= AIM =
Find every line in the material below that contains the string "qSketchRegion" and copy each of those lines. Matching is case-sensitive.

= MATERIAL TO PROCESS =
+ + + + +
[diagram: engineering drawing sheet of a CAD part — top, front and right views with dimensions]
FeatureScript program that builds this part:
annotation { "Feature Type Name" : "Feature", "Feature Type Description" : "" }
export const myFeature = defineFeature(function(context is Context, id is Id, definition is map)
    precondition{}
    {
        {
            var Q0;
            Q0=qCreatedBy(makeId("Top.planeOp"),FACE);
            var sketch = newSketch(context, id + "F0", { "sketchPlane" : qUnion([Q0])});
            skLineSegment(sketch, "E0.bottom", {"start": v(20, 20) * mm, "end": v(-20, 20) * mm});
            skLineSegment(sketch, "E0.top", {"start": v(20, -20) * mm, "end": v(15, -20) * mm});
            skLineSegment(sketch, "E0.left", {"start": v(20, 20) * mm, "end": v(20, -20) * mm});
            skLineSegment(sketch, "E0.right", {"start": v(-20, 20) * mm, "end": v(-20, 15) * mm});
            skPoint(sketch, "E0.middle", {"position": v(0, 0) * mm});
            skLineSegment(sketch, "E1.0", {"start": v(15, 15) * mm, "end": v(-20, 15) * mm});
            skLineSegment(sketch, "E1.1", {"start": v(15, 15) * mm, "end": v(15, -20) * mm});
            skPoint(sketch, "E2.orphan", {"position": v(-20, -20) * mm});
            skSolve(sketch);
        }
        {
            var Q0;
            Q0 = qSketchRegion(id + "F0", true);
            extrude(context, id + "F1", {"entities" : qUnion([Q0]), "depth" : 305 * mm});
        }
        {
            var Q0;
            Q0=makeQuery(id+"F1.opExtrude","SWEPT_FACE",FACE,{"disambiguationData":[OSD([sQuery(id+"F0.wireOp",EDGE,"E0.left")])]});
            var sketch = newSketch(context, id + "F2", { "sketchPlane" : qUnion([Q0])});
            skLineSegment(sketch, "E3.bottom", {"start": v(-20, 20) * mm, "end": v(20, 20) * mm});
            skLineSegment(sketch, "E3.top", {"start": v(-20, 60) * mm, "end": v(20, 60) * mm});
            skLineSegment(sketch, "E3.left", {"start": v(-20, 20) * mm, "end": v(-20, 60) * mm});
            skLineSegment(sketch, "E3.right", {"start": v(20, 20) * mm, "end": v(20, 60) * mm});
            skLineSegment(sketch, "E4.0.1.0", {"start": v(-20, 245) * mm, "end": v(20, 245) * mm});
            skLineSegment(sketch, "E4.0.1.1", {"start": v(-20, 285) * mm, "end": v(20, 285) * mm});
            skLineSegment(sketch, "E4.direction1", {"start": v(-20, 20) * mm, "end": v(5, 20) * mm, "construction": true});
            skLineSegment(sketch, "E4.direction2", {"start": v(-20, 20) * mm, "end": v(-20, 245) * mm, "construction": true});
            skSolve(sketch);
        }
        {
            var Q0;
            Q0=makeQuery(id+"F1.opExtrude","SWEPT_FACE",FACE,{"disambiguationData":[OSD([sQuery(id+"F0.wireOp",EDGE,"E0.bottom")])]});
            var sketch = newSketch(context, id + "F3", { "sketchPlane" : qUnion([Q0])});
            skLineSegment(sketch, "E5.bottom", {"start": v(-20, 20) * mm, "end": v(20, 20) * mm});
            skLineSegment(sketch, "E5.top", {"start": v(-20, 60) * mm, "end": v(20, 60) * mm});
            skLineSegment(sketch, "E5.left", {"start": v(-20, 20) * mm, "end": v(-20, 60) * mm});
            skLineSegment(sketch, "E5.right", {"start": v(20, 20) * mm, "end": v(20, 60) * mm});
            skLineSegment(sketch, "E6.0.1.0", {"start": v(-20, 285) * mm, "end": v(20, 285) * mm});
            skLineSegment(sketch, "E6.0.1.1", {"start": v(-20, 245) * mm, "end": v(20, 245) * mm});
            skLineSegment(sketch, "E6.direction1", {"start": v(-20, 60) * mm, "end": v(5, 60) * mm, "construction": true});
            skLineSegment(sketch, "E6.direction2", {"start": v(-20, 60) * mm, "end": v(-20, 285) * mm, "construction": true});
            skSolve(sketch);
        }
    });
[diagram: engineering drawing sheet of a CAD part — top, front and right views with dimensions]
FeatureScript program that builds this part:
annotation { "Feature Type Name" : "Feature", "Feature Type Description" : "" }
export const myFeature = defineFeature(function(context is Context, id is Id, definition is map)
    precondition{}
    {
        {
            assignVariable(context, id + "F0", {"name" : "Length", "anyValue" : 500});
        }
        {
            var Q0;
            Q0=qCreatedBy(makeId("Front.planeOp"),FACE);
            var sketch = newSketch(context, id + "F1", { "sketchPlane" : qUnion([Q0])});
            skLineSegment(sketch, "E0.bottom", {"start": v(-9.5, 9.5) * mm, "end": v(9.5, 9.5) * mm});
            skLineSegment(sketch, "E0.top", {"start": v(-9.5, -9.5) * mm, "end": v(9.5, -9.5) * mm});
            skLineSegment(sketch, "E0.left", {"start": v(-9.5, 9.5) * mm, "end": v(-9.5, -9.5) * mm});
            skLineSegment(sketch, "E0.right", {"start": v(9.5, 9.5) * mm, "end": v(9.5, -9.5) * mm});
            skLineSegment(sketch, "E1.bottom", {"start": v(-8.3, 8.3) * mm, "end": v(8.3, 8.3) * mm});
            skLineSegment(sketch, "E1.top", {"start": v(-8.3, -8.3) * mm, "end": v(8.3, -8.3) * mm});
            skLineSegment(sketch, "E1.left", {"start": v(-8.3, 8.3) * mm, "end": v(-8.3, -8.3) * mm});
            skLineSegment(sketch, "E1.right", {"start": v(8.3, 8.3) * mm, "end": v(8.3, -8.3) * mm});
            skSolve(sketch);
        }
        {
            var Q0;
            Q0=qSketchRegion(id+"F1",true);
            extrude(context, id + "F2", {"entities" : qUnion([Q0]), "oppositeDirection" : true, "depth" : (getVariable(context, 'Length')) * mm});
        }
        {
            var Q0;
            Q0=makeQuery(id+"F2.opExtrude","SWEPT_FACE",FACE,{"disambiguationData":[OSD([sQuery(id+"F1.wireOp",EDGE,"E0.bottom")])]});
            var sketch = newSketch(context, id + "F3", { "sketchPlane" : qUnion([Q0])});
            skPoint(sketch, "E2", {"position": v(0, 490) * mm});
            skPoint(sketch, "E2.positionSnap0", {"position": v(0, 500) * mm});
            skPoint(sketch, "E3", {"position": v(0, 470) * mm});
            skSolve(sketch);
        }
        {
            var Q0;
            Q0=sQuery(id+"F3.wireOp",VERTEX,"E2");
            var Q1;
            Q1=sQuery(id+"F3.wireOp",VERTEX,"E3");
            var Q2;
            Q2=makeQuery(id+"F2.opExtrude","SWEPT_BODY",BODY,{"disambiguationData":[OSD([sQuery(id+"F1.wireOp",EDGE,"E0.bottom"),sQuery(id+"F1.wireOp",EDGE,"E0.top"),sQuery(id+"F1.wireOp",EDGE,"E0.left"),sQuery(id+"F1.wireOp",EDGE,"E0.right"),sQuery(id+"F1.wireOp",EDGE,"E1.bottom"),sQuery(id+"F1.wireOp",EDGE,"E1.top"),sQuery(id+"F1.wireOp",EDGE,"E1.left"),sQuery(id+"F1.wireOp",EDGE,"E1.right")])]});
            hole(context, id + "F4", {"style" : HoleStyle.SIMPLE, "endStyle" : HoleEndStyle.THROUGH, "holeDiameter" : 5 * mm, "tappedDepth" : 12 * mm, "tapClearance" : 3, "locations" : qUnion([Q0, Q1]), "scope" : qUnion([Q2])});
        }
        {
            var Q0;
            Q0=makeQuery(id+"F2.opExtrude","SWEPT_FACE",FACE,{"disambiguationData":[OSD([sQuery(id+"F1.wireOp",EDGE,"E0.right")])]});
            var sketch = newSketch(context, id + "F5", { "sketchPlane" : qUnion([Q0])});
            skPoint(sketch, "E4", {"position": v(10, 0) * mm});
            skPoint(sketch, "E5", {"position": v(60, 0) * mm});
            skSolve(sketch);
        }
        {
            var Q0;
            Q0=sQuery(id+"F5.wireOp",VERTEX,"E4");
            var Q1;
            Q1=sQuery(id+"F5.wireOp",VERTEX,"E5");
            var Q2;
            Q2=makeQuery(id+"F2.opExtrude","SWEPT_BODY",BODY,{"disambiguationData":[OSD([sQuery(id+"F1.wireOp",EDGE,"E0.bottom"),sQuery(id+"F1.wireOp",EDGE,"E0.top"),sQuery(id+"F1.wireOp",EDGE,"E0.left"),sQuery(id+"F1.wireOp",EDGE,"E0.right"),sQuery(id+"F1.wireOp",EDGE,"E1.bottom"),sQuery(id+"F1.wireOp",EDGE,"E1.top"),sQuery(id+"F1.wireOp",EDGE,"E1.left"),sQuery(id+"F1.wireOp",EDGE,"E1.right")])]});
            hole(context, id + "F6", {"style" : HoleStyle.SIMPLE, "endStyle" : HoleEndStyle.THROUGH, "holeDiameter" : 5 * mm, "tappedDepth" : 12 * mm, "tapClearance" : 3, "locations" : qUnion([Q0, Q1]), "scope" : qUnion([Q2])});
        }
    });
+ + + + +
= SOLUTION FOR THIS EXERCISE =
            Q0 = qSketchRegion(id + "F0", true);
            Q0=qSketchRegion(id+"F1",true);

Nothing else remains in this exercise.